According to an article from Financial Buzz, the pharmaceutical company CymaBay Therapeutics has announced that the first of its patients have begun to enroll in a long term seladelpar clinical trial. This extension study is intended to test the effectiveness of seladelpar in patients with primary biliary cholangitis. The study will provide long term seladelpar treatment for participants and will also assess the treatment’s tolerability over the long term.
Primary biliary cholangitis is a progressive, long term disease of the liver and gall bladder in which the bile ducts become heavily scarred and inflamed. In some individuals no symptoms are present, but others may experience problems such as enlargement of the liver and spleen, fatigue, severe and persistent itching, jaundice, and dark urine. The cause of the disease is not well understood. There are no real treatments for the condition, although the symptoms can be managed. Median survival rate is around twenty years, but a liver transplant can resolve the disease in some people, although others may still have symptoms after a transplant. To learn more about this disease, click here.
Seladelpar has already been designated with orphan drug status by the FDA and the European Medicine Agency, which will accelerate its development and give CymaBay exclusive rights and monetary incentives to continue work on the treatment. The treatment has also gotten PRIority MEdicine (PRIME) status from the European Medicine Agency.

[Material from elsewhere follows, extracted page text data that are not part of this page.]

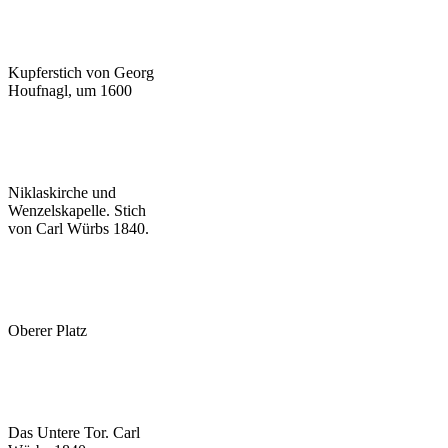
Kupferstich von Georg
Houfnagl, um 1600
Niklaskirche und
Wenzelskapelle. Stich
von Carl Würbs 1840.
Oberer Platz
Das Untere Tor. Carl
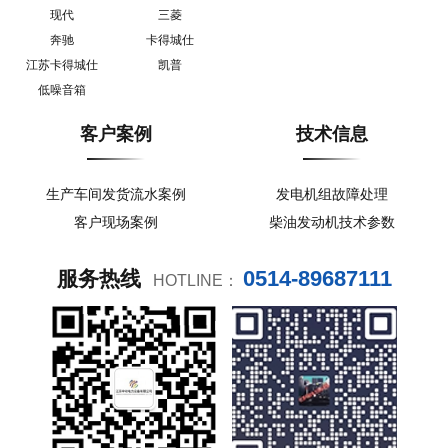
现代
三菱
奔驰
卡得城仕
江苏卡得城仕
凯普
低噪音箱
客户案例
技术信息
生产车间发货流水案例
发电机组故障处理
客户现场案例
柴油发动机技术参数
0514-89687111
服务热线
HOTLINE：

In previous low dosage trials, seladelpar has demonstrated significant effectiveness in treating primary biliary cholangitis. Results from these trials were presented to the public this past October. The patients in those trials will continue into the long term extension trial as well per an agreement that the patients would have continuous long term access to the treatment if it performed decently during the first trial. The data for the long term trial will primarily be supplementary support for the seladelpar registration program and will follow the patients’ progress until the registration for the treatment is complete.
The new treatment is meeting a need that has no real precedent in the medical community. Hopefully seladelpar will continue to perform well in the long term trials.